By designing at-home tests, Matter hopes to tackle the taboos surrounding smear tests that prevent women from attending their screenings.
This could be anything from a lack of knowledge or lack of body confidence to a fear of feeling alienated from the "disconnected" screening process, the agency explained.
"The project grew out of a desire to initiate an internal studio project that could 'do good'," designer Emilie Robinson told Dezeen, "using design to build a positive future."
"With such a large proportion of women avoiding their screening, it seemed like a brilliant opportunity to design concepts that had potential to cut out the doctor's surgery and empower women in the process," she continued.
"We believe there is an opportunity to engage more women through familiarity, trust and empowerment, and aim to provide an approachable, accessible and holistic offering in women’s health and wellness."
The first concept test, Your Space, draws on the familiar design of existing period-care products like tampons and their applicators to offer an "intuitive" and compact sampling product.
The user would insert the applicator to collect the sample, just as they would a tampon. Once removed, the swab head sample would be stood upright and left to dry before the cap can be replaced, ready to be returned to a lab for testing.
The second My Cycles concept comprises a wand-like smart device and an accompanying smartphone app, which includes HPV screening alongside other testing services as part of a "life-long vaginal care regime".
This includes a menstruation and ovulation tracker, as well as STI and UTI testing.
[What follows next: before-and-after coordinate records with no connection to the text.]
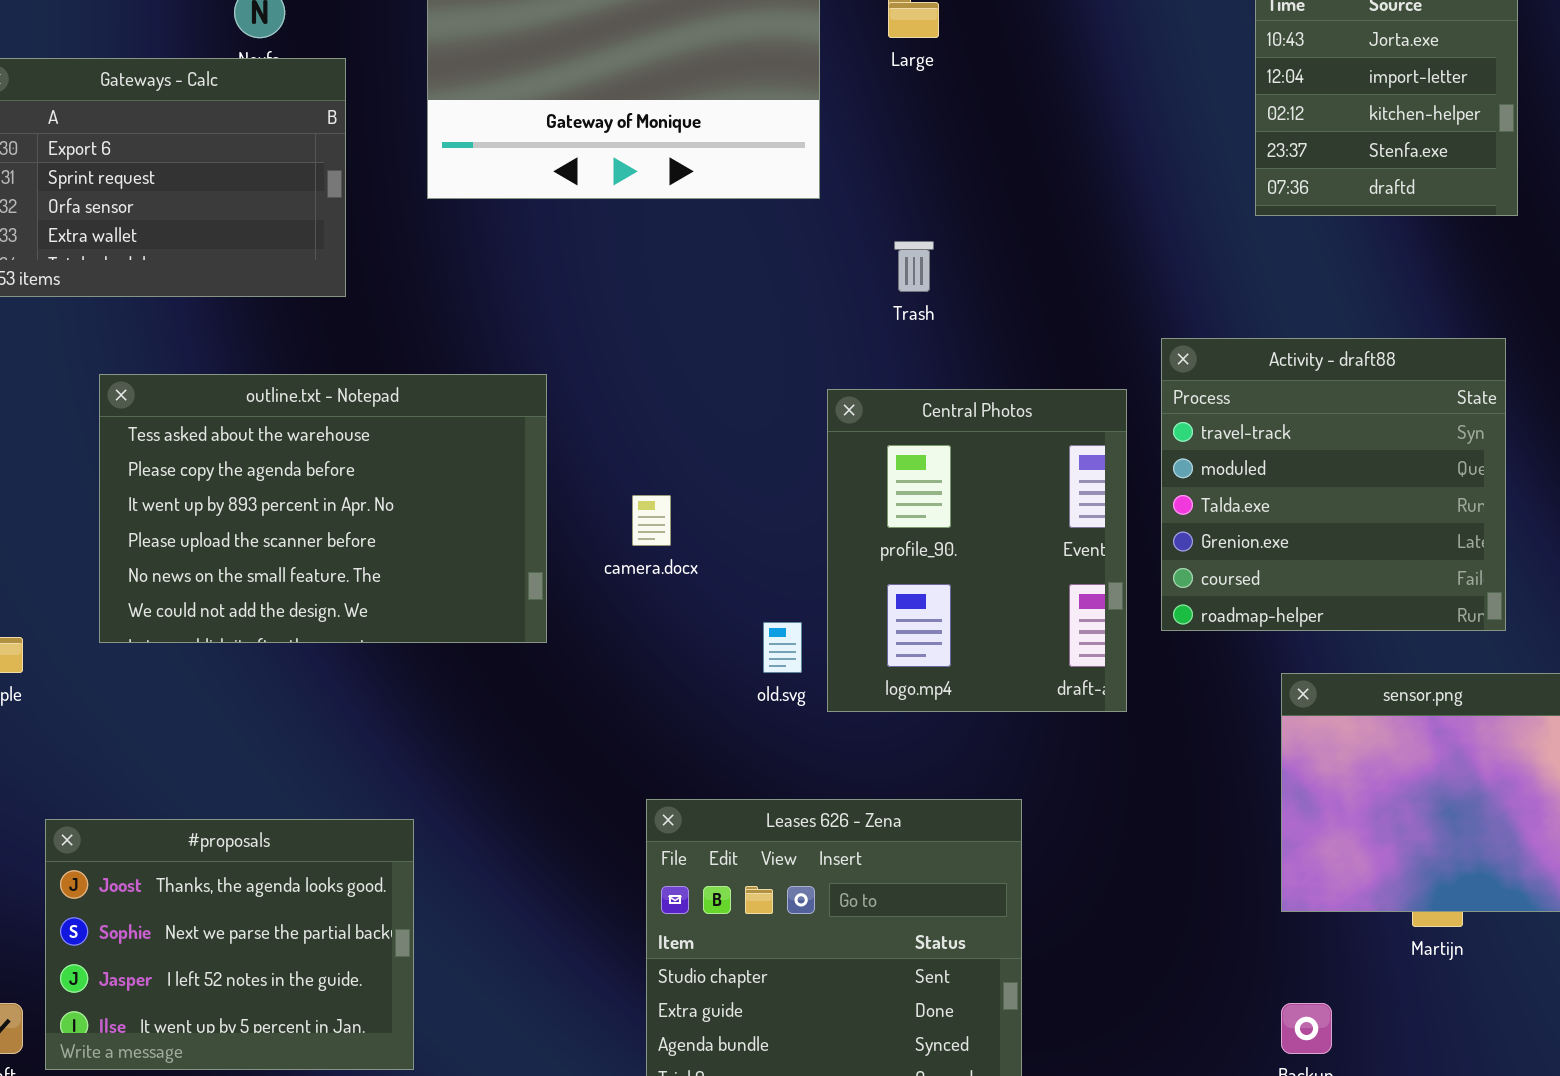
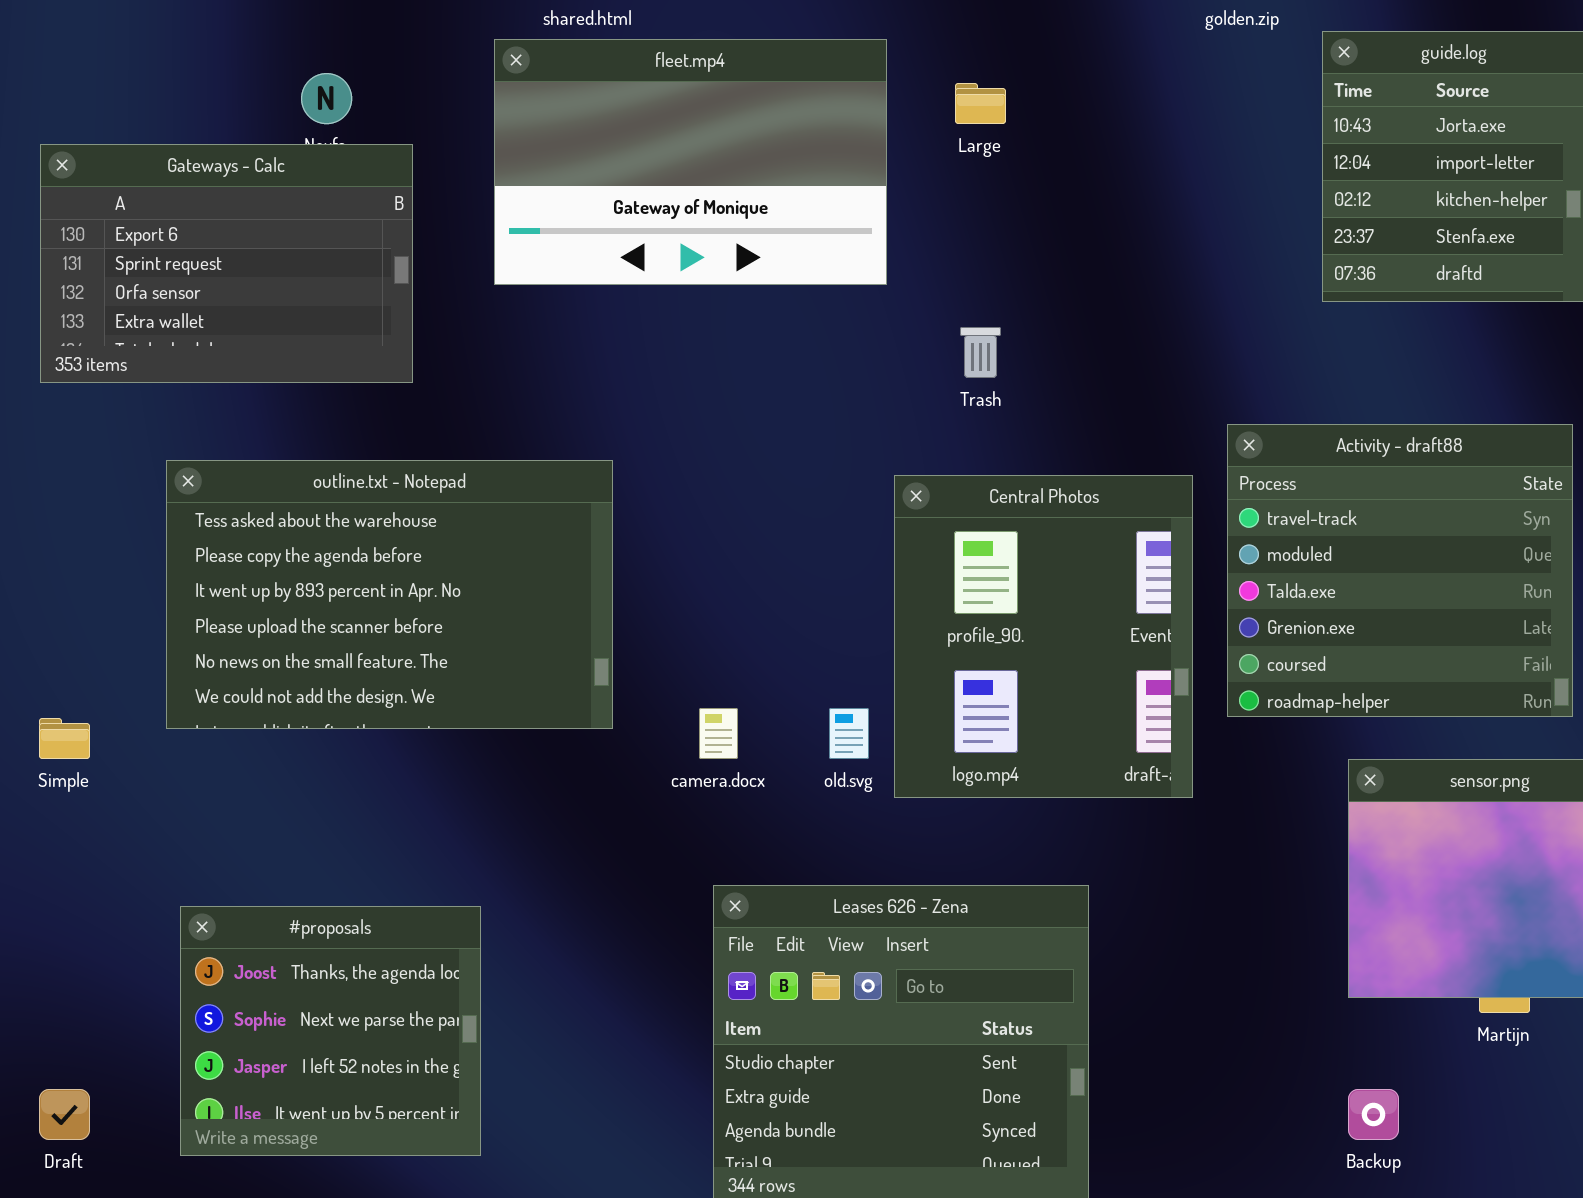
camera.docx: [632,495,671,546] -> [699,708,738,759], moved
#proposals: [45,819,414,1070] -> [180,906,481,1156], resized

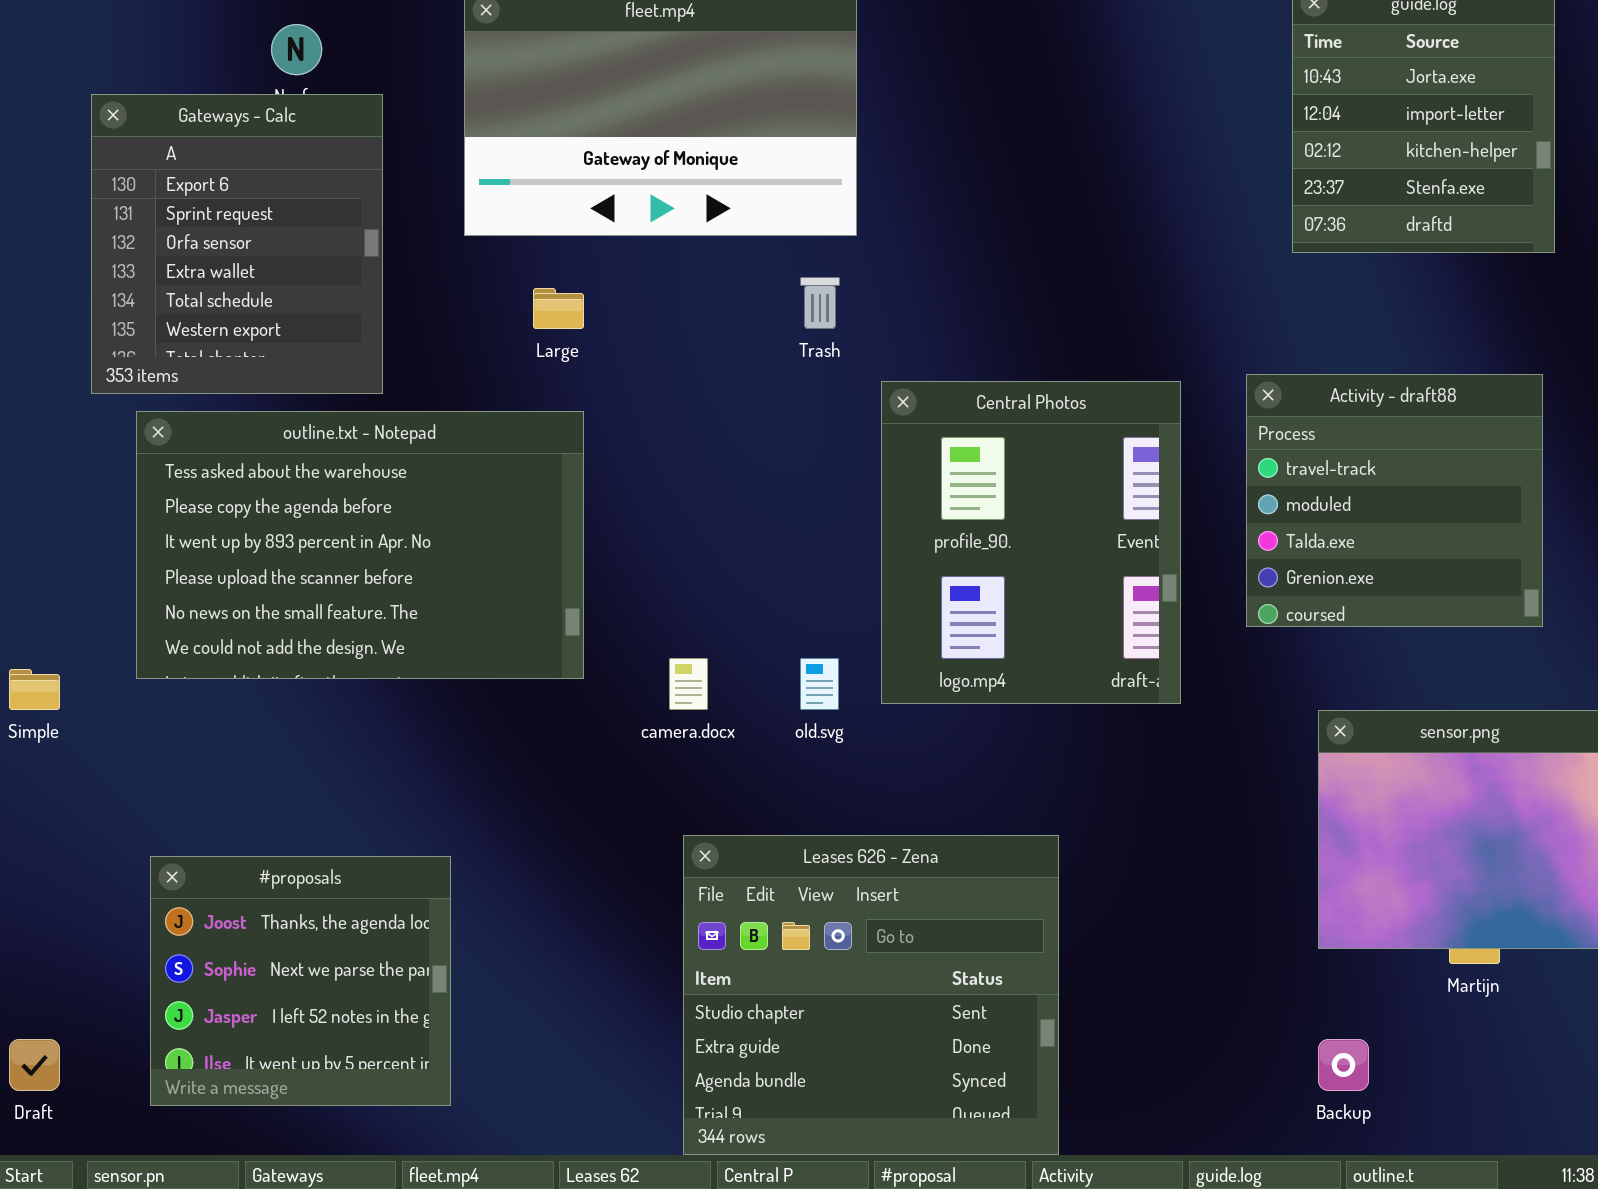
Large: [955,83,1006,124] -> [533,288,584,329], moved
Gateways - Calc: [40,144,413,383] -> [91,94,383,394], resized
Trash: [960,327,1001,378] -> [800,277,840,329], moved
Activity - draft88: [1227,424,1573,717] -> [1246,374,1543,627], resized
Central Photos: [894,475,1193,798] -> [881,381,1181,704], moved

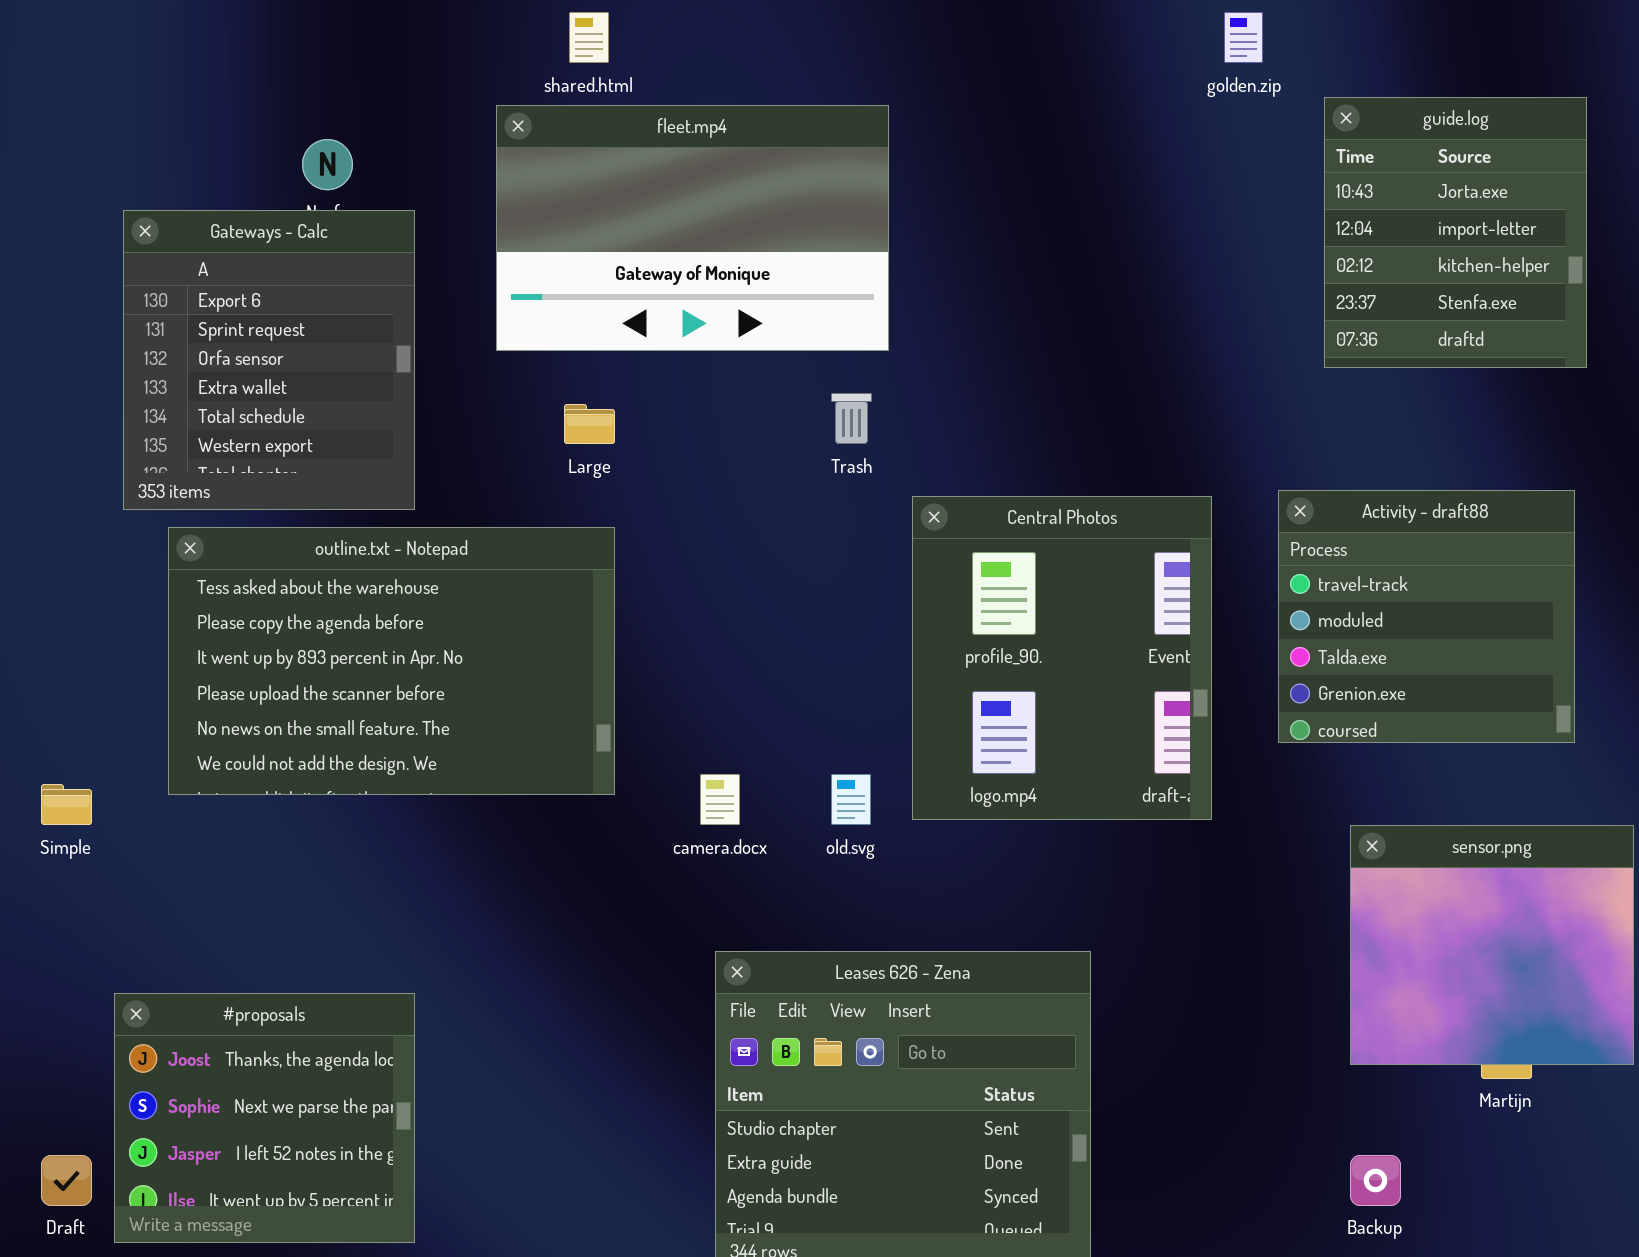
#proposals: [150,856,451,1106] -> [114,993,415,1243], moved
Interchangeable heads provide sample collection for a range of lab-supported and real-time diagnostic tests.
The narrow, dimpled head would be used for HPV testing – once inserted and rotated, the applicator can be removed and the head can be placed into the lab test tube and sent off for testing.
The alternative head and paper tabs can be used for urine tests, in a similar manner to a pregnancy test, to check for UTI's, pregnancy and vaginitis.
Feedback is provided digitally via the smart handle, which lets the user know if an accurate sample has been taken. It can also be connected to the app for a more in-depth analysis.
The third "tactile" test concept, called Our Bodies, is designed to allow women to "self-explore" as they use it.
A silicone applicator would be fitted over the user's finger, which could then be inserted into the cervix to collect a sample – assisted by a micro-bristled head.
The finger can then be removed and the silicone tab is pulled along the finger to invert the applicator to avoid contaminating the sample, before placing the applicator into the pot and sending it off to the lab.
Each of the Sukha tests are still in the concept phase, and have been developed with the help of medical professionals, including scientists from the Bristol Cytology Laboratory.
London-based architect Stiliyana Minkovska also aimed to make medical environments more comforting for women when designing her Ultima Thule project, which comprises a trio of undulating birthing chairs.
The chairs are designed to offer women a "sanctuary-like" environment during childbirth as an alternative to "hostile" hospital maternity wards.